Subsequent collaborations included the ’05 Sundance Film Festival opening trailers, then Roll Out the Barrel and Twisted Sister for Budweiser, Big Box Mart and 2-0-5.
Most of the projects that Wojahn Bros. have done with JibJab have been similar in terms of the working process. JibJab comes to Wojahn with a script of parody lyrics to an existing song. They then team and figure out what type of instrumentation will work the best with the piece. They then record the music, the vocals, the voiceover and sometimes the sound design. Wojahn also does the final mix.
The relationship was cemented by brotherhood–two pairs of brothers, Roger and Scott Wojahn, and Jib Jab’s cofounders Gregg and Evan Spiridellis–and the whacky sense of irreverent humor they share.
What We Call The News–driven by a variation of Battle Hymn of the Republic–is a sendup of journalism today, or the lack thereof, where serious stories never see the light of day as news anchors and reporters instead give us a steady diet of Britney Spears and Anna Nicole Smith.
Rock on
Longstanding New York-based Crushing Music has teamed with industry vet Tom Mooney–who recently launched Mooney Marketing, New York–to form a division specializing in offering independent rock bands and performers to the ad agency community not only for spots but also emerging forms of entertainment content.
Mooney and Crushing Music president Joey Levine went to last month’s South By Southwest (SXSW) Festival in Austin, Texas, to scout prospective talent.
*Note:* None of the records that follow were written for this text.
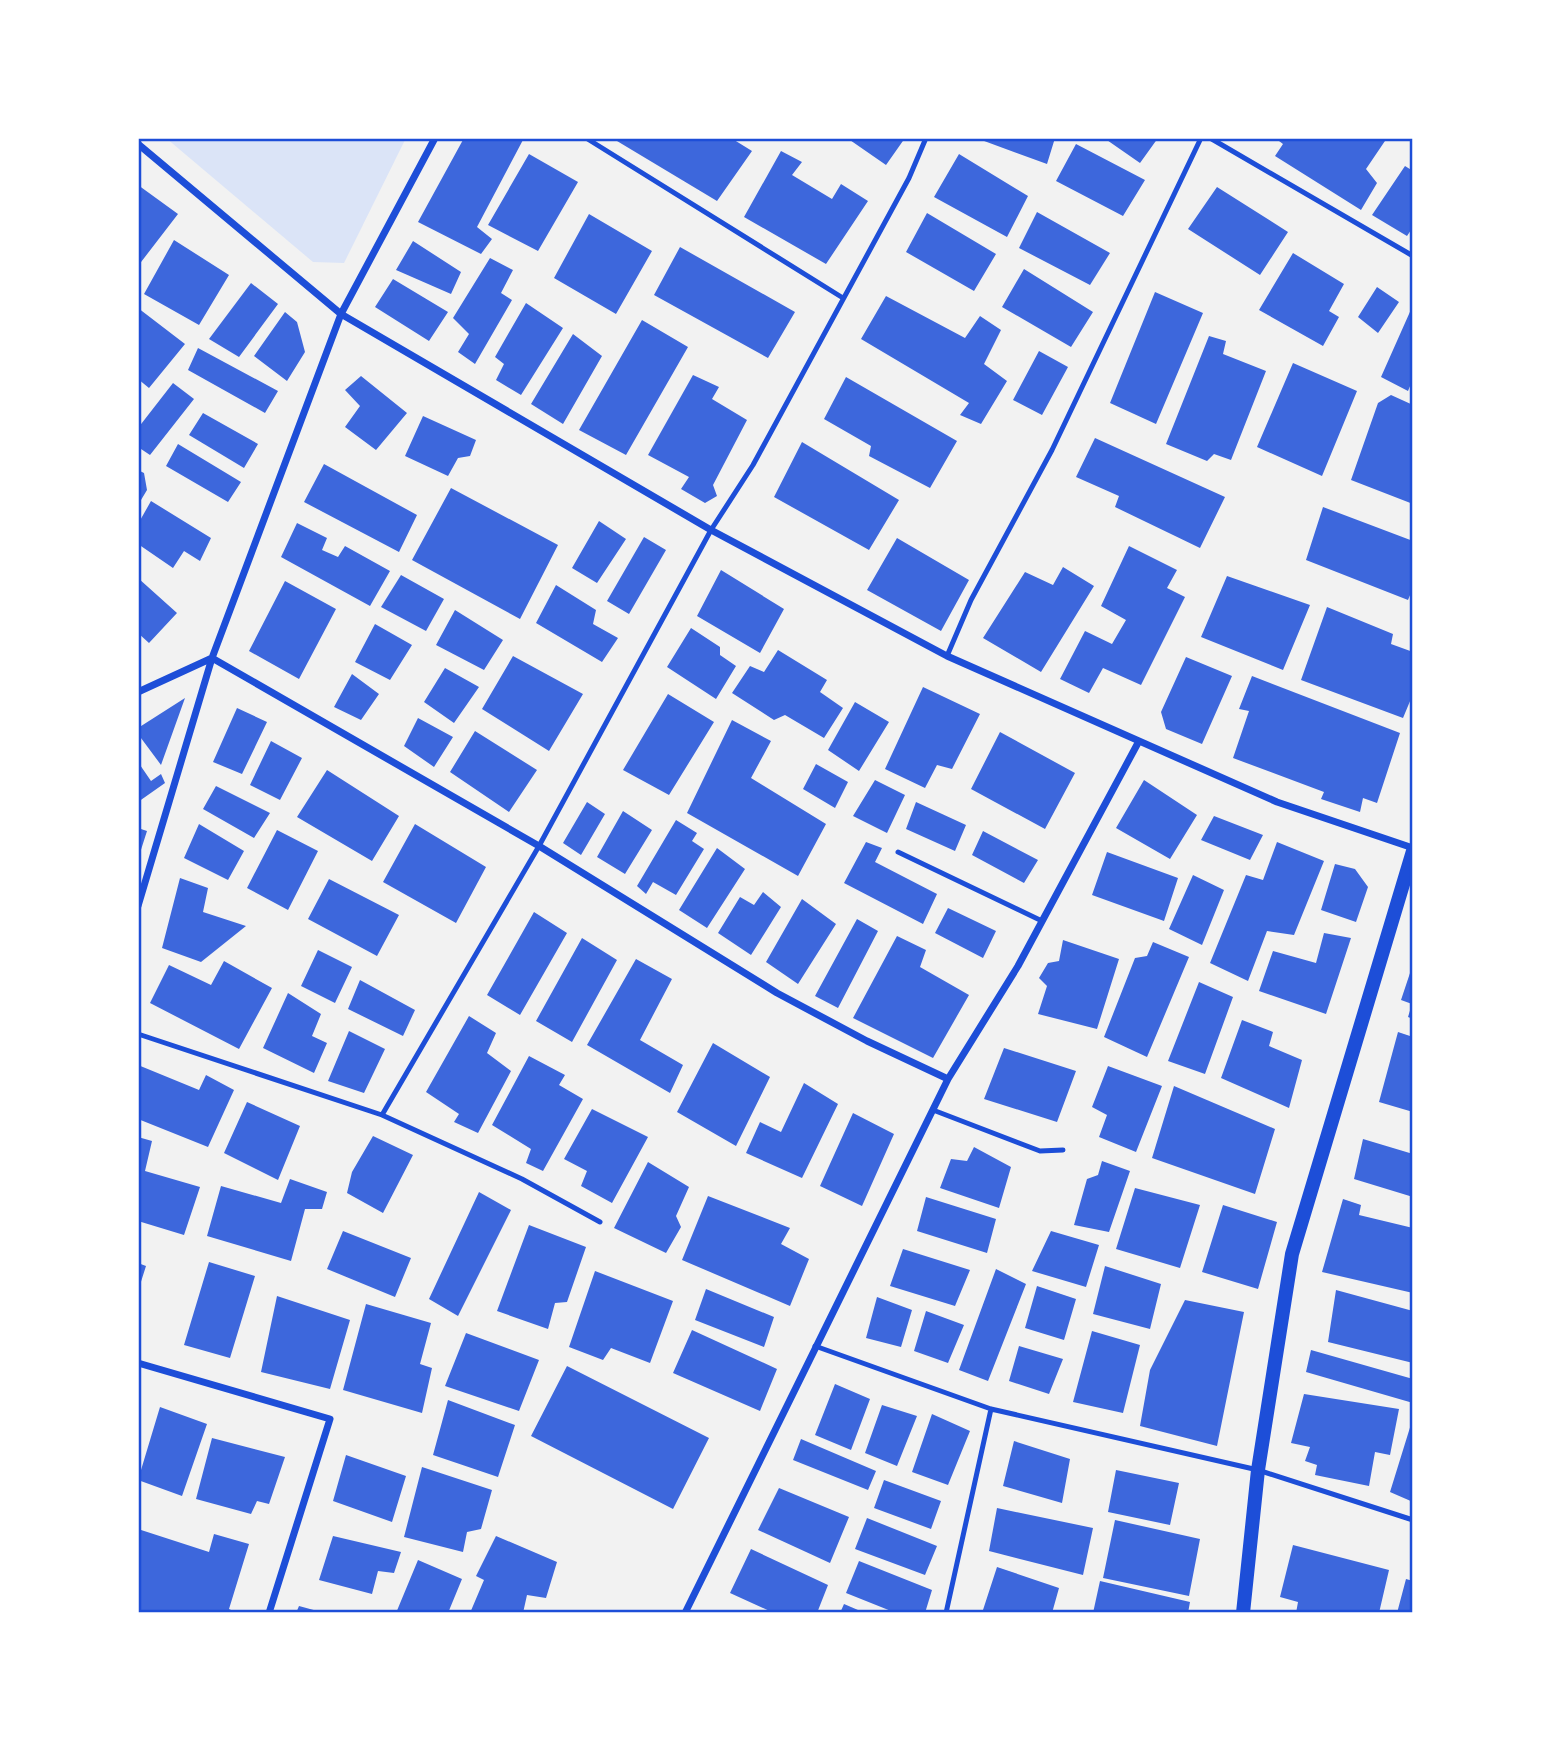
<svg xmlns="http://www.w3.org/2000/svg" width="1551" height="1751" font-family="Mulish,sans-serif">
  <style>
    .green { fill: #dbe4f7 }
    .building { fill: #3d67dc }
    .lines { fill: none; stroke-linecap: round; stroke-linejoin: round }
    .service { stroke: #1d4ed8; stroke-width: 5 }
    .minor { stroke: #1d4ed8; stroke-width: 7 }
    .secondary { stroke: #1d4ed8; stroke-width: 14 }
    .neatline { fill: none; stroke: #1d4ed8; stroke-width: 2.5 }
  </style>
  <rect width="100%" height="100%" fill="#f2f2f2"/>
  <path class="green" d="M166,138H406L344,263L313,262Z"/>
  <path class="building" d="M464,138H524L477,227L492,239L481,254L418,222Z
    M612,138H731L752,151L717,201Z
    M847,138H905L886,165Z
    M976,138H1055L1047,164Z
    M1104,138H1158L1140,163Z
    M1275,138H1387L1366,169L1377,183L1361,210L1275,156L1283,144Z
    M1076,144L1145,180L1123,216L1056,181Z
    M781,151L802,162L792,175L832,199L841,184L868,201L826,264L744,217Z
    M529,154L578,182L538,251L488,225Z
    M959,154L1028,196L1007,237L934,197Z
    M1405,166L1413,171V227L1407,236L1372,215Z
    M138,185L178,214L138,266Z
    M1217,187L1288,232L1260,275L1188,229Z
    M1037,212L1110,253L1090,285L1019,248Z
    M927,213L996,254L974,291L906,252Z
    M589,214L652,251L616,314L554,278Z
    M174,240L229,275L199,325L144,294Z
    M413,241L461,272L451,294L396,270Z
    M680,247L795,312L768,358L654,295Z
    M1293,253L1344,284L1329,311L1339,317L1323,346L1259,310Z
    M490,258L513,270L501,293L512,300L475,364L458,352L469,334L453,318Z
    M1024,269L1093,312L1071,347L1002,307Z
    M393,279L448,312L429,341L375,307Z
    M251,283L278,304L239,357L209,339Z
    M1377,287L1399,302L1378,333L1358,317Z
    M1155,292L1203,313L1156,424L1110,403Z
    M886,296L965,338L980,316L1001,330L984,364L1007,381L981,424L960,415L969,403L861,339Z
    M526,303L563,328L521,395L496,380L504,364L495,357Z
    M1413,305V379L1408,391L1381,377Z
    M138,308L185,344L149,388L138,379Z
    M285,312L297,322L305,352L287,381L254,356Z
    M642,320L688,347L626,455L579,430Z
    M573,334L602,356L563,424L531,404Z
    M1209,336L1226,341L1223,354L1266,371L1231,460L1214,454L1207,461L1166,444Z
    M198,348L278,391L265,413L188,370Z
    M1039,351L1068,367L1042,415L1013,400Z
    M1293,363L1357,391L1322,476L1257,447Z
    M693,375L719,387L712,399L747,420L713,485L717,496L705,503L681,489L689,477L648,455Z
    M361,376L407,413L376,450L345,427L360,406L345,390Z
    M846,377L957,441L930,488L869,456L871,446L824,419Z
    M173,383L194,399L150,455L138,447V428Z
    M1391,395L1413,405V504L1351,480L1378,403Z
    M203,413L258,444L244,468L189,435Z
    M423,416L476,440L470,456L458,458L448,476L405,456Z
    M1095,438L1225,497L1200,548L1115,507L1119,496L1076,477Z
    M802,442L899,500L869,550L774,497Z
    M178,444L241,482L228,502L166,466Z
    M324,464L417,515L399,552L304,502Z
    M138,470L144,473L147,490L138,505Z
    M451,488L558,545L520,619L412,560Z
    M151,501L211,538L200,561L184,551L173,568L138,544V524Z
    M1323,507L1413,541V588L1408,600L1306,560Z
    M599,521L626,539L597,583L572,568Z
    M297,523L327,538L322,550L338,557L345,546L390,571L370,606L281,557Z
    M644,537L666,550L629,614L607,601Z
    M897,538L969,580L941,631L867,590Z
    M1129,546L1177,570L1167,588L1185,597L1141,685L1103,668L1089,693L1060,679L1085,631L1112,644L1126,620L1101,606Z
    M1063,567L1094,586L1041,672L983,638L1025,572L1053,585Z
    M721,570L784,609L760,653L697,616Z
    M401,575L444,599L426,631L381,607Z
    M1227,576L1310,605L1283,670L1201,637Z
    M138,578L177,613L149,643L138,633Z
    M285,581L336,609L299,679L249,651Z
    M556,585L596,610L593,624L618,638L602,662L536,623Z
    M1327,607L1393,634L1391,644L1413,652V694L1403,718L1301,680Z
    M455,610L503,640L484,670L436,645Z
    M375,624L412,645L390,680L355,662Z
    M691,628L720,647V655L736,666L716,699L667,667Z
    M778,650L827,680L820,692L843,708L824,738L785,715L774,720L732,693L750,666L764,672Z
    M513,656L583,694L549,751L482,709Z
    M1186,657L1232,676L1202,744L1166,729L1161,712Z
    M445,668L479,687L454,723L424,702Z
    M352,674L379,694L361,720L334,707Z
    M1252,676L1400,733L1377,803L1363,798L1360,812L1321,799L1324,792L1233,758L1249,711L1239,709Z
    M923,687L980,714L952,769L937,765L925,788L885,769Z
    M668,694L714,722L669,795L623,770Z
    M185,698L161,765L138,734V728Z
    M855,702L889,722L859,771L828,750Z
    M237,708L267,722L242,774L213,762Z
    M418,718L453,737L434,767L404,746Z
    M732,720L771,741L751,778L826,824L798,876L687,813Z
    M475,731L537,770L509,812L450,772Z
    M1000,732L1075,773L1045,829L971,789Z
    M271,741L302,758L280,800L250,785Z
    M138,762L151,781L161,774L165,783L138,802Z
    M816,764L848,782L835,808L803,789Z
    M327,770L399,816L372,861L297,817Z
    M875,780L905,795L887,833L853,816Z
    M1144,780L1197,815L1170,859L1116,828Z
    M216,786L270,813L254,838L203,809Z
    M587,802L605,814L581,855L563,843Z
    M916,802L966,825L955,851L906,829Z
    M623,811L652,830L625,874L597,857Z
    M1214,816L1263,835L1250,860L1201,840Z
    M676,820L697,833L692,841L704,849L676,895L653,882L646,894L637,886Z
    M199,824L244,851L228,880L184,858Z
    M415,824L486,867L456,923L383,882Z
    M138,828L147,831L139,856H138Z
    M277,830L318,851L288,910L247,888Z
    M983,831L1038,860L1024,883L972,855Z
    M866,842L882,848L875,862L937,894L923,924L844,883Z
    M1277,842L1324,861L1294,935L1267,931L1248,981L1210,963L1246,875L1263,880Z
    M717,848L745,869L707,928L679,910Z
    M1107,852L1178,878L1164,921L1092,895Z
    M1335,864L1355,869L1368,887L1356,922L1321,910Z
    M1193,875L1224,890L1202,945L1169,929Z
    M180,878L208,888L203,912L246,926L201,962L162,948Z
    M329,879L399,915L377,956L308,919Z
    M763,892L781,907L751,955L718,933L740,897L754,905Z
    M802,899L836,924L798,984L766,962Z
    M948,908L996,931L983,958L935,933Z
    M534,912L567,933L520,1015L487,995Z
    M857,919L878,931L838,1008L815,996Z
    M1324,933L1351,938L1326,1014L1259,991L1273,951L1316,963Z
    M897,936L926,950L920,967L969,995L933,1058L853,1018Z
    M582,938L617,960L572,1042L536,1021Z
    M1063,940L1119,959L1097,1029L1038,1014L1047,986L1039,978L1048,963L1059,961Z
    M1153,942L1189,957L1147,1057L1104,1037L1135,958L1147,956Z
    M318,950L352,967L335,1003L301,986Z
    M636,959L672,979L640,1040L683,1065L670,1093L587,1045Z
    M224,961L272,988L239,1049L150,1003L169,965L211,985Z
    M1412,967H1413V1019L1408,1017L1412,1004L1401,1000Z
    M360,980L415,1010L403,1036L348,1009Z
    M1199,982L1233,997L1205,1074L1168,1061Z
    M288,993L321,1014L312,1036L327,1043L314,1073L263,1048Z
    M469,1016L496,1033L487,1053L511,1071L478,1133L454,1122L459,1114L426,1092Z
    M1242,1020L1273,1032L1269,1046L1302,1060L1289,1108L1221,1078Z
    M349,1031L385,1049L364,1093L328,1081Z
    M1398,1032L1413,1037V1112L1379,1102Z
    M713,1043L770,1077L736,1146L677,1112Z
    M1004,1048L1076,1071L1057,1122L984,1099Z
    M529,1056L565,1075L559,1085L583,1099L543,1171L526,1163L531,1149L492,1125Z
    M138,1065L199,1090L206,1075L234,1090L208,1147L138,1119Z
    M1108,1066L1162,1086L1136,1152L1099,1137L1107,1115L1092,1107Z
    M804,1083L838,1104L802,1178L746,1153L760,1122L781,1132Z
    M1174,1086L1275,1129L1255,1194L1152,1158Z
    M247,1102L300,1126L278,1180L224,1153Z
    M592,1109L648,1137L612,1203L581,1186L587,1171L564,1159Z
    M853,1113L894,1134L862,1206L820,1186Z
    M373,1136L413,1155L383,1213L347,1193L352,1172Z
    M138,1137L152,1141L145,1171L200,1187L184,1235L138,1221Z
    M1363,1139L1413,1154V1197L1354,1179Z
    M974,1147L1011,1167L999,1208L940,1188L951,1159L967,1161Z
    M1102,1161L1130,1171L1109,1232L1074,1225L1087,1179L1098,1175Z
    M648,1162L689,1187L676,1216L681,1227L666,1253L614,1228Z
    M290,1179L327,1192L322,1209H305L291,1261L207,1236L221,1186L281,1203Z
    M1135,1188L1200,1205L1180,1268L1116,1249Z
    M479,1192L511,1210L458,1316L429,1299Z
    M708,1196L790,1228L781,1244L809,1259L790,1306L682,1260Z
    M926,1197L996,1219L987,1253L917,1231Z
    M1343,1199L1361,1205L1359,1215L1413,1228V1293L1322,1272Z
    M1223,1205L1277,1222L1258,1289L1202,1272Z
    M529,1225L586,1247L567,1302L555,1303L548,1329L497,1311Z
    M343,1231L411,1258L395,1297L327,1269Z
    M1051,1231L1099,1245L1086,1287L1032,1271Z
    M903,1249L970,1270L955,1306L890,1286Z
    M209,1262L255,1276L230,1358L184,1345Z
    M138,1263L146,1266L139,1288L138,1287Z
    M1105,1266L1161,1284L1150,1329L1093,1314Z
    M996,1269L1026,1284L988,1381L959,1370Z
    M595,1271L673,1301L650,1363L611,1348L603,1360L569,1347Z
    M1037,1286L1076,1299L1064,1340L1025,1328Z
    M706,1289L774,1317L764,1347L695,1320Z
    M1336,1290L1413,1311V1363L1328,1342Z
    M277,1296L350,1320L330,1389L261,1372Z
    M877,1297L912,1310L901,1347L866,1338Z
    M1185,1300L1244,1312L1217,1446L1140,1426L1150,1370Z
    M366,1304L431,1323L420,1364L432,1368L422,1413L343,1390Z
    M926,1311L964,1325L948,1363L914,1351Z
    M692,1330L777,1369L760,1411L673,1373Z
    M1092,1331L1140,1345L1123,1413L1073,1402Z
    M466,1333L539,1360L519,1411L445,1386Z
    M1019,1346L1063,1359L1049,1394L1009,1381Z
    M1311,1350L1413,1379V1403L1306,1372Z
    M567,1366L709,1438L673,1509L531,1436Z
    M835,1384L870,1399L851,1450L815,1435Z
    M1304,1394L1399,1409L1390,1455L1375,1452L1369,1486L1315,1475L1317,1465L1305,1461L1310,1447L1291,1443Z
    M448,1400L515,1425L498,1477L433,1455Z
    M882,1405L917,1416L897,1466L865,1453Z
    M160,1407L207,1424L182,1496L138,1480Z
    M932,1414L970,1431L948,1485L912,1472Z
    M1412,1421H1413V1502L1390,1492Z
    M212,1438L285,1457L269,1504L257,1501L251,1514L196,1499Z
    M801,1439L876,1471L868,1490L793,1460Z
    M1014,1441L1070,1459L1062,1503L1003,1486Z
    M346,1455L406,1476L392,1522L333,1501Z
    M422,1467L492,1490L481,1529L467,1532L463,1552L404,1537Z
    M1116,1470L1179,1483L1170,1525L1108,1512Z
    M884,1480L941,1501L931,1529L874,1508Z
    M779,1488L849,1517L830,1563L758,1530Z
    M997,1508L1093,1528L1083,1575L989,1551Z
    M867,1518L937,1546L925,1575L855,1549Z
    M1115,1520L1200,1539L1189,1596L1103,1578Z
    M138,1529L209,1552L214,1534L249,1544L229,1609L237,1613H138Z
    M333,1536L401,1552L394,1573L378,1571L372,1594L319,1580Z
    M496,1536L557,1562L546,1598L527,1595L523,1613H470L484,1580L476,1576Z
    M1293,1545L1389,1570L1379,1613H1296L1298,1602L1280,1597Z
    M751,1549L828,1585L817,1613H774L730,1593Z
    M418,1560L462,1579L448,1613H396Z
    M859,1561L932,1590L925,1613H896L846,1593Z
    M997,1567L1059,1588L1052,1613H982Z
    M1406,1579L1413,1581V1613H1397Z
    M1100,1581L1190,1602L1188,1613H1093Z
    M844,1604L865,1613H840Z
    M299,1606L321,1612V1613H296Z"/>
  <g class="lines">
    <path class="service" d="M586,138L843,298
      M1210,138L1413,256
      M947,656L971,600L1052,450L1201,138
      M898,852L1042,921
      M138,1034L382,1115L522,1179L600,1222
      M933,1110L1040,1151L1063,1150
      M382,1115L539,846L711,530L753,465L909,178L926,138
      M815,1346L991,1409L1258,1470L1413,1520
      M946,1613L991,1409"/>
    <path class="minor" d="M138,144L341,314L711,530L947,656L1277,802L1413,848
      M138,692L212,658L539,846L777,993L867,1041L948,1079
      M138,906L212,658L341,314L435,138
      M138,1363L330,1419L269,1613
      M685,1613L948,1079L1018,966L1139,741"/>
    <path class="secondary" d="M1243,1613L1258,1470L1292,1254L1413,851"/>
  </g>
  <rect width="1551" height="1751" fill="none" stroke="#ffffff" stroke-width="280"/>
  <rect x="140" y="140" width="1271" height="1471" class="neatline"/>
</svg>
They already have a roster of independent bands and are seeking out music acts and performers on both coasts, in the Midwest and in London. Among the bands already in place are Salt & Samovar and The X’s as well as singer/writer Luke Schurman. Levine believes their talent will translate well into the ad discipline in terms of licensing their material for spots and branded content as well as for the writing of original compositions and songs.